While the VBP program is intended to give incentives for hospitals to improve their quality of care, the relatively small financial incentives may not be sufficient enough to justify the high investment required to implement significant changes for many hospitals, especially considering that the potential for return is unknown. More work needs to be done, the report stated, to determine whether hospitals that had higher penalties improved more than those with smaller penalties or bonuses. To encourage improvement, the report suggested moving toward measures that have clear pathways for improvement, with such measures weighted higher than those with a more nebulous pathway toward improvement. To allow hospitals clearer performance benchmarks, the report also suggested limiting measures used in the program to those where there is a meaningful distribution of performance, limiting the number of potential scores in each category to those that are substantially different.

Volatility

High levels of volatility in VBP program results may indicate that the program is not adequately measuring true underlying quality and that program measures may be susceptible to random variation, as opposed to a hospital actually alternating between worsening and improving every year. Because smaller facilities tended to be more volatile, the report suggested creating an alternative program for those smaller hospitals to allow better monitoring of changes in quality.

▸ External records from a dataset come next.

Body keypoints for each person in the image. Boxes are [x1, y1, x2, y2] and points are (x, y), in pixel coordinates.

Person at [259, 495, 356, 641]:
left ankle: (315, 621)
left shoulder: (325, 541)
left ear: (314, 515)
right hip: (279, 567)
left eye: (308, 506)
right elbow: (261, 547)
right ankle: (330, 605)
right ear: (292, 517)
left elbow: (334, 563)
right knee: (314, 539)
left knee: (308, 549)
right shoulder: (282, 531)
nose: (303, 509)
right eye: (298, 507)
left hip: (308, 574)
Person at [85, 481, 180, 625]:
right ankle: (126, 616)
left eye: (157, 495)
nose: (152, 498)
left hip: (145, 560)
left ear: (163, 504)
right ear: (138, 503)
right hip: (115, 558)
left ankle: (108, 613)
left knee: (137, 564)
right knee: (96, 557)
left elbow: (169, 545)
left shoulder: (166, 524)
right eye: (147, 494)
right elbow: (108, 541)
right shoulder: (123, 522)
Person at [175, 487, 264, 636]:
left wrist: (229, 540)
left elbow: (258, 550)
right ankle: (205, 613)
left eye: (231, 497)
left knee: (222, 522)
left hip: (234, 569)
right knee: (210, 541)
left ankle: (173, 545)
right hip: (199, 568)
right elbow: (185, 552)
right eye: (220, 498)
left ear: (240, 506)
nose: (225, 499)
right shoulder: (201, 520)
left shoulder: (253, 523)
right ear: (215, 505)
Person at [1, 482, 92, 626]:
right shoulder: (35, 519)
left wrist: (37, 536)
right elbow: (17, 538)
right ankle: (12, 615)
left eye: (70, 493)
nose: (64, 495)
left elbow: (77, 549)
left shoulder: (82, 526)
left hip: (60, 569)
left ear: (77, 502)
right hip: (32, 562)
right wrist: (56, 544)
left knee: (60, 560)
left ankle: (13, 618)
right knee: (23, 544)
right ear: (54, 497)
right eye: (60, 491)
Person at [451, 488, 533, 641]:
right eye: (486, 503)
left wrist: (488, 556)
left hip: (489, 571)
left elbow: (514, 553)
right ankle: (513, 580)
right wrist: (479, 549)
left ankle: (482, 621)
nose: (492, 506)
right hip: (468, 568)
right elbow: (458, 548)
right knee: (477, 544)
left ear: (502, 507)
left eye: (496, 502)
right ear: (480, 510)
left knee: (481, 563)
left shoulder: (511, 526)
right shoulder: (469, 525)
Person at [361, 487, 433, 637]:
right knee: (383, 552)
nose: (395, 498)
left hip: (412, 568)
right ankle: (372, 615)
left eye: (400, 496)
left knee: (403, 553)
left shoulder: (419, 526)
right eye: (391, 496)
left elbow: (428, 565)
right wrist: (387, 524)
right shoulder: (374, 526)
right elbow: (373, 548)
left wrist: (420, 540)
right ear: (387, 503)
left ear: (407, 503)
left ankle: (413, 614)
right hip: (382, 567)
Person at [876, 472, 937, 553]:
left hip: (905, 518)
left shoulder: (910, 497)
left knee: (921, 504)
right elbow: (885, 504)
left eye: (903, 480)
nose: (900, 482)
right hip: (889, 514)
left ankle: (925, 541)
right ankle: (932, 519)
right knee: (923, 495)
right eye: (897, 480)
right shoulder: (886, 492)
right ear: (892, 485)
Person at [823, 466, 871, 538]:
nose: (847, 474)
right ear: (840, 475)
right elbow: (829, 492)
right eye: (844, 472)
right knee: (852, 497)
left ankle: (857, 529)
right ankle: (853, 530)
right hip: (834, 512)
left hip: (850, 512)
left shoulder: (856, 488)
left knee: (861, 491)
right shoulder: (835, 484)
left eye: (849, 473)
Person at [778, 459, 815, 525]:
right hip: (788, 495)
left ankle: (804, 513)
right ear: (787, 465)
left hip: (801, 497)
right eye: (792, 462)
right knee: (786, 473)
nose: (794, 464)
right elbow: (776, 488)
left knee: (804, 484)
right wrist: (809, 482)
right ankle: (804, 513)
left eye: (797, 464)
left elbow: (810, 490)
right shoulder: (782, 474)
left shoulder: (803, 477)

Overlap with other Medicare initiatives

Measures within the VBP program, the Hospital Readmissions Reduction Program (HRRP) and the Hospital Acquired Conditions (HAC) reduction program are not fully coordinated, the report noted. Rather than administering separate programs, the report suggested urging Congress to combine the programs into one to better align all quality and performance measures across programs, allowing hospitals to be better-positioned to prioritize their efforts.